AI coding assistant policy

Set clear rules before AI coding assistants spread across the team.

This policy preview gives engineering leaders the decisions to make before AI-assisted delivery spreads across teams. The implementation-ready policy starter is included in the Starter Kit.

Policy decisions

What an AI coding assistant policy should cover

Allowed use

Define which assistants, repositories, data types, and task categories are approved.

Required review

Set expectations for human review, verification, product acceptance, and release ownership.

Prohibited actions

Prevent unsafe handling of secrets, customer data, production actions, dependencies, and infrastructure.

Policy sections

What leadership needs to decide

Approved tools

List allowed assistants, account types, data boundaries, and repository access rules.

Data handling

Define what developers may paste into tools and what must stay out of prompts.

Review gates

Set which changes need product, engineering, security, QA, or operations approval.

Evidence

Define what the team must record before AI-assisted changes ship.

FAQ

Policy questions

What should an AI coding assistant policy include?

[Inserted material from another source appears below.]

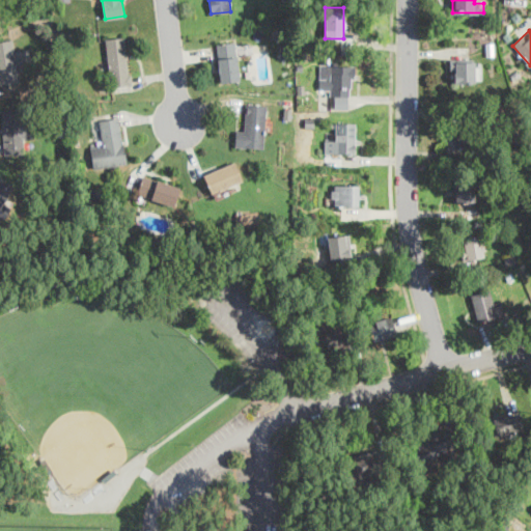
[(131,84),(124,35),(105,37),(111,86),(131,84)]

It should include approved use, prohibited use, data handling, review requirements, test expectations, security gates, dependency rules, and evidence requirements.

Should every AI-assisted PR disclose assistant use?

For material code, configuration, architecture, dependency, or release changes, disclosure helps reviewers understand what evidence to look for.

Who owns AI-generated code?

The human team owns the shipped result. Assistants generate candidate work, but people remain accountable for correctness, safety, compliance, and customer impact.